The embodiment of the Tropicalia trend, Carmen Miranda is certainly an icon of style with her signature turbans decorated with feathers, ruffles of fabrics and fruit, colourful and sequinned gowns, oversized jewellery pieces and peep toe style platform heels inspired by Portuguese clogs.
Usually covered in sequins, rhinestones and stones, the shoes, originally commissioned by Miranda to an orthopaedic cobbler in Rio de Janeiro to make her look higher (she was just 5 ft tall), sparked a trend after the star started wearing them.
While she definitely created a colourful aesthetic that appealed to Hollywood in the '40s, her ensembles were also deemed controversial as they were inspired by the outfits of Afro-Brazilian female street vendors in colonial times and in particular by the lace tops, gold jewellery and cloth turbans of the Baianas (women from Bahia) and by the trays of fruit and produce that these women often carried on their heads. Miranda turned their clothes around, becoming her own designer, embellishing her gowns, shoes and turbans and transforming them into the main ingredients of a very glamorous fashion cocktail.
Miranda's turbans were indeed made with more glamorous fabrics such as lamé and the fruit was obviously not real (for more fake fruit watch her in Busby Berkeley's 1943 "The Gang's All Here" (1943), as she sings "The Lady in the Tutti-Frutti Hat" among chorus girls creating a choreography with giant bananas, an image that then inspired the logo for United Fruit Company's Chiquita Banana), so, in a way, her look was a sort of exercise in appropriation that became extremely appealing in the US with wealthy white ladies.

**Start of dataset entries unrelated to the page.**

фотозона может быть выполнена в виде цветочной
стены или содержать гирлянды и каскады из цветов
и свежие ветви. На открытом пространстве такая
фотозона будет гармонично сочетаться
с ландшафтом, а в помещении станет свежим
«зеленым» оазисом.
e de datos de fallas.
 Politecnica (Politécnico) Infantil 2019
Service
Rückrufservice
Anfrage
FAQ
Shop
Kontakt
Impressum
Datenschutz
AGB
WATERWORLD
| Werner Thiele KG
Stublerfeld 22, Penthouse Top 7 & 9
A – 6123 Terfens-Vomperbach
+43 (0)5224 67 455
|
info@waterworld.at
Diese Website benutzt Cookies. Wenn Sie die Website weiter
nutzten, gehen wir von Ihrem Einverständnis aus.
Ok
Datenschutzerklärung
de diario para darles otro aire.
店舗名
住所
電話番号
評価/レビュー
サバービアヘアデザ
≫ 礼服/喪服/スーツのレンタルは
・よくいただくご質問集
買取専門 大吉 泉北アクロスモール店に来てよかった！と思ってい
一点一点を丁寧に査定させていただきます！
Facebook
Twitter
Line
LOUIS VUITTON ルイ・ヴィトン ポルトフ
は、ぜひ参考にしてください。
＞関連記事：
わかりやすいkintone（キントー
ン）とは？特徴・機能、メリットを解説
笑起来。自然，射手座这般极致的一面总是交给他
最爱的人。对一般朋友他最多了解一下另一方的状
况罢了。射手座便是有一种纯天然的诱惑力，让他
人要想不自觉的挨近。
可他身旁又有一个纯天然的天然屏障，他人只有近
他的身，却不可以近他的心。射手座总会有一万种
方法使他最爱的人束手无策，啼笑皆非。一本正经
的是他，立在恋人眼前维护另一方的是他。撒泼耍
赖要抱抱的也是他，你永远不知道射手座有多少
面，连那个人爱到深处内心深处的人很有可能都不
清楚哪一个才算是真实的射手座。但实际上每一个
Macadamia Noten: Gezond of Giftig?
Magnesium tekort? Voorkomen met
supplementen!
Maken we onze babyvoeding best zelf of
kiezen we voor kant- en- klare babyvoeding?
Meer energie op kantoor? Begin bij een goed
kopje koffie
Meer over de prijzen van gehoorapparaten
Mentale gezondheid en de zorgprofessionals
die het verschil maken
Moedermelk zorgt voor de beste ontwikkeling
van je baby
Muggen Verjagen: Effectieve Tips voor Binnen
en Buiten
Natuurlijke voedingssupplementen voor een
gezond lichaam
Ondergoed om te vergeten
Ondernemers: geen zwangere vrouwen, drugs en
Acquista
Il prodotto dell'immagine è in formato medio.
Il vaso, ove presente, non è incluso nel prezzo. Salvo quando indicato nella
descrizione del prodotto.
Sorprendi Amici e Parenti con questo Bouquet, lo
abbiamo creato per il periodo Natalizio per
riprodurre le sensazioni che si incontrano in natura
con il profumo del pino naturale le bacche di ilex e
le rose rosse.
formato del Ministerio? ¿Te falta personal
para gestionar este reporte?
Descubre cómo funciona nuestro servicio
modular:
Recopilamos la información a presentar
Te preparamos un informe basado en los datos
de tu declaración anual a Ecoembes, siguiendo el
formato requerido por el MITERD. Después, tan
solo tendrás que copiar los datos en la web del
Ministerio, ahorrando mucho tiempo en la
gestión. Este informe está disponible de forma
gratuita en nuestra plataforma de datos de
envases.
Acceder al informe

As she became popular, she ended up endorsing a variety of products including costume jewellery, turbans, and platform shoes sold in department stores (Bonwit Teller department store even had mannequins with faces and poses reproducing Miranda's), but also General Electric radios.
Portuguese-born Miranda (her family immigrated to Brazil in 1910 shortly after she was born and her real name was Maria do Carmo Miranda da Cunha) turned therefore into a fashion icon and an ambassador of samba and of Brazilian identity for the regime of Brazilian president Getúlio Vargas. Yet she was also considered as shocking and controversial for having appropriated the Baianas' looks and for playing the stereotypical role of the Latin charmer, often ending up becoming a caricature of her own self.
So if you want to channel the tropicalia look as channelled by this icon, do so, but first explore Carmen Miranda's story and remember that those extravagantly decorated turbans and frilly multi-coloured dresses hide quite a few questions about identity, native culture and appropriation.